Task description:
Arrange the items below as a numbered list, and leave out any blank lines.

Records from a dataset:
*** Block opens ***
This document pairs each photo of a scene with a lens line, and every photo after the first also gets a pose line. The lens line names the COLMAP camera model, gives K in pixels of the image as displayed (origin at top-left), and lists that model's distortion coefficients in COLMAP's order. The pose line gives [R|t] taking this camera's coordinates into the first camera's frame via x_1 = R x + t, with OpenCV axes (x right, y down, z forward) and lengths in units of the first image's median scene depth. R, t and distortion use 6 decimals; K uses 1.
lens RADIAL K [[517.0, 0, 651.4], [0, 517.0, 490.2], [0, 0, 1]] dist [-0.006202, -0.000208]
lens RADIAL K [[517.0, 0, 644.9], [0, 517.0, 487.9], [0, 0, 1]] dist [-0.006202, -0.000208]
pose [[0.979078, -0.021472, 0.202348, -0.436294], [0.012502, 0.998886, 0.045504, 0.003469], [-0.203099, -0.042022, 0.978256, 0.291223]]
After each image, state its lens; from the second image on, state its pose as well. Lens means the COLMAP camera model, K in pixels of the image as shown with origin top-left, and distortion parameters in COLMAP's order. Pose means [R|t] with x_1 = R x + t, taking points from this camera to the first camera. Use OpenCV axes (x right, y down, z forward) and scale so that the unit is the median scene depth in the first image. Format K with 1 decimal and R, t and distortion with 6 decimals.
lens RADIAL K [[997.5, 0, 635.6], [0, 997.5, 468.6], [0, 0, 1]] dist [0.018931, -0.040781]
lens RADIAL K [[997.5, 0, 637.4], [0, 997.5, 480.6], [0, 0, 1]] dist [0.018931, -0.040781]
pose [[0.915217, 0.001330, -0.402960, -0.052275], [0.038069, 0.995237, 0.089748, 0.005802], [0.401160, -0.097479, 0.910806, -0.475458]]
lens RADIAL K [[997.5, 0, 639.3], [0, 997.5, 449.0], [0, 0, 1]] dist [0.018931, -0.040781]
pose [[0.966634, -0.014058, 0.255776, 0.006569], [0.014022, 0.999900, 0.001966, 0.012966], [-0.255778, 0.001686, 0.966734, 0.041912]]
*** Block closes ***
Final answer:
1. This document pairs each photo of a scene with a lens line, and every photo after the first also gets a pose line. The lens line names the COLMAP camera model, gives K in pixels of the image as displayed (origin at top-left), and lists that model's distortion coefficients in COLMAP's order. The pose line gives [R|t] taking this camera's coordinates into the first camera's frame via x_1 = R x + t, with OpenCV axes (x right, y down, z forward) and lengths in units of the first image's median scene depth. R, t and distortion use 6 decimals; K uses 1.
2. lens RADIAL K [[517.0, 0, 651.4], [0, 517.0, 490.2], [0, 0, 1]] dist [-0.006202, -0.000208]
3. lens RADIAL K [[517.0, 0, 644.9], [0, 517.0, 487.9], [0, 0, 1]] dist [-0.006202, -0.000208]
4. pose [[0.979078, -0.021472, 0.202348, -0.436294], [0.012502, 0.998886, 0.045504, 0.003469], [-0.203099, -0.042022, 0.978256, 0.291223]]
5. After each image, state its lens; from the second image on, state its pose as well. Lens means the COLMAP camera model, K in pixels of the image as shown with origin top-left, and distortion parameters in COLMAP's order. Pose means [R|t] with x_1 = R x + t, taking points from this camera to the first camera. Use OpenCV axes (x right, y down, z forward) and scale so that the unit is the median scene depth in the first image. Format K with 1 decimal and R, t and distortion with 6 decimals.
6. lens RADIAL K [[997.5, 0, 635.6], [0, 997.5, 468.6], [0, 0, 1]] dist [0.018931, -0.040781]
7. lens RADIAL K [[997.5, 0, 637.4], [0, 997.5, 480.6], [0, 0, 1]] dist [0.018931, -0.040781]
8. pose [[0.915217, 0.001330, -0.402960, -0.052275], [0.038069, 0.995237, 0.089748, 0.005802], [0.401160, -0.097479, 0.910806, -0.475458]]
9. lens RADIAL K [[997.5, 0, 639.3], [0, 997.5, 449.0], [0, 0, 1]] dist [0.018931, -0.040781]
10. pose [[0.966634, -0.014058, 0.255776, 0.006569], [0.014022, 0.999900, 0.001966, 0.012966], [-0.255778, 0.001686, 0.966734, 0.041912]]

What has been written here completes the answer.